During the debate on the state’s power to interfere in someone’s choice to consume a substance, the Supreme Court shifted the focus to ensuring equal treatment for anyone caught carrying drugs throughout the whole country. However, at a certain point in the proceedings, it became clear that the future decision would apply to one single drug – marijuana.

Conservative reaction

In September 2023, the President of the Senate, Rodrigo Pacheco (PSD-MG), presented the so-called PEC on Drugs.

The proposal is to add to Article 5 that “the law considers it a crime to possess and carry narcotics and related drugs, regardless of quantity, without authorisation or in violation of legal or regulatory provisions. The distinction between trafficker and user is to be taken into account and should be based on all the factual circumstances of the specific case. Users should receive alternative sentencing from imprisonment and should receive treatment for dependency.” The text was approved by the Committee on Constitution and Justice (CCJ) on March 13 and is expected to be brought to the floor on April 3.

Regarding discussions on quantity and types of drug, the PEC is sending a clear message to the STF. Pacheco´s main argument as well as that of those in favour of the amendment is that the Supreme Court’s decision could lead to what they call “trafficking in small quantities.”

Black lives under threat

As explained in an article published in the newspaper, O Globo, the current policy of criminalisation drives users away from health and care services, jeopardizes the future of young people in peripheral areas and fuels criminal organizations.

In Latin America, only Brazil, Suriname, and Guyana criminalise the possession of drugs for personal use. In countries like Paraguay and Colombia, individuals have been able to possess illicit substances since 1988 and 1994, respectively. Uruguay became a reference point in 2013 by regulating the entire cycle of marijuana consumption, placing it under state control. The possession of other drugs had been decriminalised in the country since 1974.

According to Gabriel Sampaio from Conectas, lawmakers are adopting a misguided strategy by analysing the Supreme Court’s judgment from a moral standpoint. The issue affects a historically marginalized population, which will continue to suffer if the PEC is approved.
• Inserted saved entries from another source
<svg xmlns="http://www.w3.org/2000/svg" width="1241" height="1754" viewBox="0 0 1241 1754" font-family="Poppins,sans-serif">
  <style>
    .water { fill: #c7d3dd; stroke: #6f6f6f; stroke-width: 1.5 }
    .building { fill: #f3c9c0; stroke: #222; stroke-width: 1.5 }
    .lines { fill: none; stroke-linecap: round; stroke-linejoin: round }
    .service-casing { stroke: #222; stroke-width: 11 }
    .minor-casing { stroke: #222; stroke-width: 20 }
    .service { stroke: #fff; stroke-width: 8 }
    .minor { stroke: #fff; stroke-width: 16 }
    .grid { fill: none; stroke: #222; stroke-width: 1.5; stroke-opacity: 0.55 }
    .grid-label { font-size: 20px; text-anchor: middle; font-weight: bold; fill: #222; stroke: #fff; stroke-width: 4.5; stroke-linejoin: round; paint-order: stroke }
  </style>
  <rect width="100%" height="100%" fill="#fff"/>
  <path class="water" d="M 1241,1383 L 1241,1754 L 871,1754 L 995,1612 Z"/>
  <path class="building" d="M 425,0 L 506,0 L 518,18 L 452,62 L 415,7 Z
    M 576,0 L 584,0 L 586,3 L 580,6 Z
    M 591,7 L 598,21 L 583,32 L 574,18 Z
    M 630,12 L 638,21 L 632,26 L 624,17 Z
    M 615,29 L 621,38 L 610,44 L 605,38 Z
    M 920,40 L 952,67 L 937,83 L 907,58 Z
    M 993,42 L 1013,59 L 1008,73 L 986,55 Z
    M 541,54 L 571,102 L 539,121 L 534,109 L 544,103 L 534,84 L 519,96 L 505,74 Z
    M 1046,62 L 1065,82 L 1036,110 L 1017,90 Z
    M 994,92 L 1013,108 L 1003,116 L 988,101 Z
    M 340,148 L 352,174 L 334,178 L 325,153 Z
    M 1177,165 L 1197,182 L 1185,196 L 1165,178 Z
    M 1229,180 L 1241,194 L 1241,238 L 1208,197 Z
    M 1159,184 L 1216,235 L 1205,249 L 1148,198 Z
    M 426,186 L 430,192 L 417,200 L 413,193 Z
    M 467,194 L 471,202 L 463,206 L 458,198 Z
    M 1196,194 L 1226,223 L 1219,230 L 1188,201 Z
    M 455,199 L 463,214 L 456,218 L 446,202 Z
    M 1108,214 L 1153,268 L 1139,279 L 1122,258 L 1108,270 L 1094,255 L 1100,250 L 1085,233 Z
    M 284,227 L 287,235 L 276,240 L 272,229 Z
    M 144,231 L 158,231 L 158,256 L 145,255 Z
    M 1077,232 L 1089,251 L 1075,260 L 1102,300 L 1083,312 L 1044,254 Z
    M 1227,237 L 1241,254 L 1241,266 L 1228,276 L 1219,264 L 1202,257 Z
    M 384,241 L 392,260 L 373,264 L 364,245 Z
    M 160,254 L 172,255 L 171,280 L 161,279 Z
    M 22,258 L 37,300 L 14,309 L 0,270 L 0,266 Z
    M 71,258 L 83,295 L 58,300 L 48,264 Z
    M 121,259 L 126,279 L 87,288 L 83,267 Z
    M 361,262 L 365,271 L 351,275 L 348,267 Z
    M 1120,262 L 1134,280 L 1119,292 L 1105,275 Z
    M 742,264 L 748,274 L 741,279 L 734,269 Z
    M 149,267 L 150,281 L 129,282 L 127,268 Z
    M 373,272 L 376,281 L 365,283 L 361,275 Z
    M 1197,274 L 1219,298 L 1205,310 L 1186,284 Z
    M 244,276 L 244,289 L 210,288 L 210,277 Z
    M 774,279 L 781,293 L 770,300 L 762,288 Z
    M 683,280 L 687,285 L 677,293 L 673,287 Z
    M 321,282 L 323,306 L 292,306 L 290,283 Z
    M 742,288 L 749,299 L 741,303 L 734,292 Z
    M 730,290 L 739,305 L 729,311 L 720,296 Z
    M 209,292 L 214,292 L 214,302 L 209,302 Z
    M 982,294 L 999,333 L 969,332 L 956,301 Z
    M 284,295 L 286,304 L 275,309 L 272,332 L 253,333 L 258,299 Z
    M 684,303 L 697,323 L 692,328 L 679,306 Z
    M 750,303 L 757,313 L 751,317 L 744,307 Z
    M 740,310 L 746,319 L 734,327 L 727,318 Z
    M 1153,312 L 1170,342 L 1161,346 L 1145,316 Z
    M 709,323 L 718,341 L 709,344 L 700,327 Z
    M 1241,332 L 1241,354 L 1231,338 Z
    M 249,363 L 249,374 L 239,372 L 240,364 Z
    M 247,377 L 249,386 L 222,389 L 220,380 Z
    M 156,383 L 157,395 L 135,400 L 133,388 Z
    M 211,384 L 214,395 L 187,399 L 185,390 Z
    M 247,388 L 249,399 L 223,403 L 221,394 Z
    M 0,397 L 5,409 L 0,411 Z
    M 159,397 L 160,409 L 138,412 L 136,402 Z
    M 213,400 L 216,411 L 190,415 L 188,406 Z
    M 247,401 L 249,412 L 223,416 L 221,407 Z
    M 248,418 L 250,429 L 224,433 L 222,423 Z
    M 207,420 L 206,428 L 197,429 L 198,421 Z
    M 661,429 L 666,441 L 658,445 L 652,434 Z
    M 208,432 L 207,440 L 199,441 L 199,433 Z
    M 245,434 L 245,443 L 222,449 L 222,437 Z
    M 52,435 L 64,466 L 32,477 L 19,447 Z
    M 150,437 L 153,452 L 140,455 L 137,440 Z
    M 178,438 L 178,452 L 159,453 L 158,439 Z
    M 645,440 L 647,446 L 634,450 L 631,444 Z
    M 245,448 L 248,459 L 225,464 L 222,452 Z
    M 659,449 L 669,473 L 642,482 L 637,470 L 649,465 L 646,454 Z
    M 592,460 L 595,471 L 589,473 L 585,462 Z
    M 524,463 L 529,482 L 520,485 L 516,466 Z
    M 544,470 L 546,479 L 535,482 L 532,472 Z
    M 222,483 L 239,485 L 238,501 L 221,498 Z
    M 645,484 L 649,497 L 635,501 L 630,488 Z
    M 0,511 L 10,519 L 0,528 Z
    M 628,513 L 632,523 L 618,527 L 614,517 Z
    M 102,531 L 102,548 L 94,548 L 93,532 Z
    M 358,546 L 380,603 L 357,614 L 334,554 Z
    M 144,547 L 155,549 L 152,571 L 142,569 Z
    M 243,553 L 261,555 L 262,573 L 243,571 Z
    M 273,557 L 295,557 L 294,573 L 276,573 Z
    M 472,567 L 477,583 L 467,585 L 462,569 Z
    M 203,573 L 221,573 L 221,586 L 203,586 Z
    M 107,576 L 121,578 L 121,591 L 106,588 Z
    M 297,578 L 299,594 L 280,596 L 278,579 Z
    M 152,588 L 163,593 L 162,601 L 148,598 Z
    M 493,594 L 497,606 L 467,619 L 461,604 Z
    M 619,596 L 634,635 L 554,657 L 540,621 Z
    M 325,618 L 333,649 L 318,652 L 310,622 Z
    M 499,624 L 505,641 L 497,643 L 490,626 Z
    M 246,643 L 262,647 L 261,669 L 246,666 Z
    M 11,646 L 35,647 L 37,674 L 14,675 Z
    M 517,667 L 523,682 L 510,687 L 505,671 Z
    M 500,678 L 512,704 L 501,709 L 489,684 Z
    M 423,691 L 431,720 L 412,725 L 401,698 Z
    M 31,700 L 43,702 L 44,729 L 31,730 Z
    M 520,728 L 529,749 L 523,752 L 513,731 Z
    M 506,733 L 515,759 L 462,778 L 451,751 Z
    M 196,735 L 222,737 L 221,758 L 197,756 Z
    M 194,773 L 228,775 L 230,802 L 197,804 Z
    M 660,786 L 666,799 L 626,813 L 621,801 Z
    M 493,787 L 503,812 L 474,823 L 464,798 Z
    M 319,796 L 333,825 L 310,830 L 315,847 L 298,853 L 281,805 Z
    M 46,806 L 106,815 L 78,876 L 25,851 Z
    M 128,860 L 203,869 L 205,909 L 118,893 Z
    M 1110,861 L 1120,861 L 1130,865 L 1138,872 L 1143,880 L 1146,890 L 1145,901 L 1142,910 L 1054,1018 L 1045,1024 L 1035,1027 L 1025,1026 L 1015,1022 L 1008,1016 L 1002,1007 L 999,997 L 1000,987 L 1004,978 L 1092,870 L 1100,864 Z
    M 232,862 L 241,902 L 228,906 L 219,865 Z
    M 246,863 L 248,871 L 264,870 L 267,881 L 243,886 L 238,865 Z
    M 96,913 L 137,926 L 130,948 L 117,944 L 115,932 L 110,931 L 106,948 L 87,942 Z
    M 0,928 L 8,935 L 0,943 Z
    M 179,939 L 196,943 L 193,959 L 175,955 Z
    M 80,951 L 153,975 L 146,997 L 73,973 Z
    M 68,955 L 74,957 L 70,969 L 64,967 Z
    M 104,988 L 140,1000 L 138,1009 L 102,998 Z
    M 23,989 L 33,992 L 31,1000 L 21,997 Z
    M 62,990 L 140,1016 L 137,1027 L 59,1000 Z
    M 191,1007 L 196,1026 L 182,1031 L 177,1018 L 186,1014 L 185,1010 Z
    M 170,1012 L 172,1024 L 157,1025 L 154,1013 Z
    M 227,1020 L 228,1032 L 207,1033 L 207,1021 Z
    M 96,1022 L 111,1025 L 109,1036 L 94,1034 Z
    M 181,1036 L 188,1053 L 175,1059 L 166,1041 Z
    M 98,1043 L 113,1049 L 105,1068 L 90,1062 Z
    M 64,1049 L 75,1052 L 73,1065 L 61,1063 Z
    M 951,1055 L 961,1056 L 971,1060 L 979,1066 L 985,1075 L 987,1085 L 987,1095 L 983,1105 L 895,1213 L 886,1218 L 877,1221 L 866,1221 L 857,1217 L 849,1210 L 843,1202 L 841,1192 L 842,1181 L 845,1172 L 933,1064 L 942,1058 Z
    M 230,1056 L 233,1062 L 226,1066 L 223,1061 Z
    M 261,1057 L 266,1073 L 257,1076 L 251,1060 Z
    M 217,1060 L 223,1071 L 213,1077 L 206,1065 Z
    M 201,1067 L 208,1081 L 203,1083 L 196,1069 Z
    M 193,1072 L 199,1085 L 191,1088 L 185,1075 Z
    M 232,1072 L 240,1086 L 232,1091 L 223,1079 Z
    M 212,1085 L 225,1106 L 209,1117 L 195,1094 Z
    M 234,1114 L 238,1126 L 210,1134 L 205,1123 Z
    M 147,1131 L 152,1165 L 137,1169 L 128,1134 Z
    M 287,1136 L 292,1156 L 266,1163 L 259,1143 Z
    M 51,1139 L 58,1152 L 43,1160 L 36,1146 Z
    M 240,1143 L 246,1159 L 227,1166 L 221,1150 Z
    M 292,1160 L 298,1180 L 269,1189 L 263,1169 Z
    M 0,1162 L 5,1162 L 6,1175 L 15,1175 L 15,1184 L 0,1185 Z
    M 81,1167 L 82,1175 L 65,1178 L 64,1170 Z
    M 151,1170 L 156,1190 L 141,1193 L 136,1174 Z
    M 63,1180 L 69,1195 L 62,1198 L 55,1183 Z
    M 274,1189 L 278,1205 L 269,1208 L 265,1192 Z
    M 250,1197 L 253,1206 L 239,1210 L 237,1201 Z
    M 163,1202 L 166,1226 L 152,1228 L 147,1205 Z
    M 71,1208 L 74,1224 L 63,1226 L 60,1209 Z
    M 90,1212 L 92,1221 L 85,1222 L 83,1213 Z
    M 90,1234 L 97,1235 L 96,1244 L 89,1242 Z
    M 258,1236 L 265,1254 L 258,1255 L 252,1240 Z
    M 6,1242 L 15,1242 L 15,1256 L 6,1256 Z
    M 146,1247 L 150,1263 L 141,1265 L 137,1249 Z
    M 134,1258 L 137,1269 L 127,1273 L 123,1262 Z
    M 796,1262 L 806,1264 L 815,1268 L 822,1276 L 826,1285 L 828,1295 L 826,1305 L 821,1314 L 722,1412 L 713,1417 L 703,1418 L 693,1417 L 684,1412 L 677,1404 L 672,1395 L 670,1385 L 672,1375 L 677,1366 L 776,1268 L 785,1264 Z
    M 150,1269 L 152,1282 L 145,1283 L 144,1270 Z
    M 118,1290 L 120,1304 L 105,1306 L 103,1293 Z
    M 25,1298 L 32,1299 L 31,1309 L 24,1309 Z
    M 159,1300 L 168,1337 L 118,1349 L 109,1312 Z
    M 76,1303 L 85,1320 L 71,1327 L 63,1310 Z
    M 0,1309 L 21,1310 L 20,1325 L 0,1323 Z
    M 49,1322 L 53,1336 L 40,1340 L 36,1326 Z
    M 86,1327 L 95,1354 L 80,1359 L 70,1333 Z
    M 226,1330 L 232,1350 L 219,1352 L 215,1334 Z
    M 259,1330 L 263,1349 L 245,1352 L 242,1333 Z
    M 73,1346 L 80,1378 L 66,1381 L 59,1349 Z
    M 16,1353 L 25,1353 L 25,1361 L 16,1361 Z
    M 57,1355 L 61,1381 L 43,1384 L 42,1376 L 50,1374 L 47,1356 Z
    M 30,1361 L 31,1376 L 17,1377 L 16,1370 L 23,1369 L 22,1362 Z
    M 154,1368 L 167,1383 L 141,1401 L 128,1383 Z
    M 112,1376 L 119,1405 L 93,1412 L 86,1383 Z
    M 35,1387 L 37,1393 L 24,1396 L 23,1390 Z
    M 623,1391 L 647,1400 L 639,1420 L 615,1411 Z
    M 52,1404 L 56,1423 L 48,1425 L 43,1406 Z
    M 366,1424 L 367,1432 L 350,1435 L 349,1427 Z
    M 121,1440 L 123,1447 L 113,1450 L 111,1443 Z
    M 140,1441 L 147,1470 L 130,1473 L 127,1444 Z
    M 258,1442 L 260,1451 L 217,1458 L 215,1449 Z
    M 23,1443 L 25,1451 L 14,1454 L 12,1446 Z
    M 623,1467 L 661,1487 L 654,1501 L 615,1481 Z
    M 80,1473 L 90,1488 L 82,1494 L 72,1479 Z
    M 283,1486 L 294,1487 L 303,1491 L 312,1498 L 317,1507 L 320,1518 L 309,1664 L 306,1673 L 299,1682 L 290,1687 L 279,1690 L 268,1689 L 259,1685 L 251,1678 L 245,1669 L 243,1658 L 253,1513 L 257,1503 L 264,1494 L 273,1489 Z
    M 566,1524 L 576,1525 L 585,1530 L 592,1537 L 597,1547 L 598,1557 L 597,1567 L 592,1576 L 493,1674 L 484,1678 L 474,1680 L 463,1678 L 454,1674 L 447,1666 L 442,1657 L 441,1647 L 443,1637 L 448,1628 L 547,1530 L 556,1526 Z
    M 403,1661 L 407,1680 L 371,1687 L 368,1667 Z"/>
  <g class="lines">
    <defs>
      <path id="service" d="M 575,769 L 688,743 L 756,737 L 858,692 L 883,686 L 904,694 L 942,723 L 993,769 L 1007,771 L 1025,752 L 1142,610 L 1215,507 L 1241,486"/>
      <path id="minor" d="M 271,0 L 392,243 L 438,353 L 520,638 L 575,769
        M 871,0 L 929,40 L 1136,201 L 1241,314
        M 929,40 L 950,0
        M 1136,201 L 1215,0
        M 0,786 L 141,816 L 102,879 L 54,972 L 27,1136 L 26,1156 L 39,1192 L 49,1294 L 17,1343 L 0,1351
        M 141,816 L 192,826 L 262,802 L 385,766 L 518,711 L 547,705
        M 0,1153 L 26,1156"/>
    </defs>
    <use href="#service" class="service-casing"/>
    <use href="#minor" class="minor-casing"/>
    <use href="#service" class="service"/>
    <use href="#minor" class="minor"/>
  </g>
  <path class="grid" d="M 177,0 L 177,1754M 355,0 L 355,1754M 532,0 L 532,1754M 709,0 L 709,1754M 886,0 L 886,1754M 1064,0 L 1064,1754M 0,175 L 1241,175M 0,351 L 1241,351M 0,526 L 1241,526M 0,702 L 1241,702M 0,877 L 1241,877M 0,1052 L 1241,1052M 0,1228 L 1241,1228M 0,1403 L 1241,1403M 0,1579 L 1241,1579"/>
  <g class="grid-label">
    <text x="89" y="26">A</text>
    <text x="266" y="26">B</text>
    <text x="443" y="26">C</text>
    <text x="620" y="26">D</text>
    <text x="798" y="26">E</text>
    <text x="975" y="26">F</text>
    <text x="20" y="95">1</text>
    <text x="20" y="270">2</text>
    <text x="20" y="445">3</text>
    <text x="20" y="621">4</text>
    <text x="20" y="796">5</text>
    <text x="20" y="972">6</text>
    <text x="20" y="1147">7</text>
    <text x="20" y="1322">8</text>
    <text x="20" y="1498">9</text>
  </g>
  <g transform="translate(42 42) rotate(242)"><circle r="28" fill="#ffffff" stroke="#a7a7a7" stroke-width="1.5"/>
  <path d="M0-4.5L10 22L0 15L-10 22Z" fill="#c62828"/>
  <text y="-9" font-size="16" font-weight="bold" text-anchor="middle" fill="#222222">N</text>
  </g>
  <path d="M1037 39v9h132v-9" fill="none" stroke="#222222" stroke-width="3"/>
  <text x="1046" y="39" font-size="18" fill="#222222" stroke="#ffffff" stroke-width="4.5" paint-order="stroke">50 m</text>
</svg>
It is an attempt to provide a simplistic answer to a complex problem, ignoring social statistics and scientific literature that has already demonstrated that prohibition is not the best approach.

Pressure from civil society

A coalition of 36 civil society organisations have launched a platform dubbed “Users are not criminals” to show the risks of the PEC in question. According to the organisations, criminalisation amplifies inequalities as it affects disenfranchised communities more. Imprisonment for non-violent crimes overburdens prisons and fuels recruitment by criminal factions, thus boosting crime as the prison system grows.

The platform also emphasises that drug policies need to be based on scientific evidence and international best practices, focusing on public health, prevention, care outside the prison system and risk and harm reduction, instead of purely punitive approaches aimed at suffocating criminal structures that corrupt the functioning of democratic institutions.

Last week, the organisations also met with the President of the Senate to express their concerns and request the wide participation of civil society in discussions on the PEC. In response, a debate session was scheduled to take place on April 15. This will be an important opportunity for people to hear from experts in the field in order to enrich the discussion in the Senate and to raise awareness among lawmakers, the aim of which is to prevent setbacks.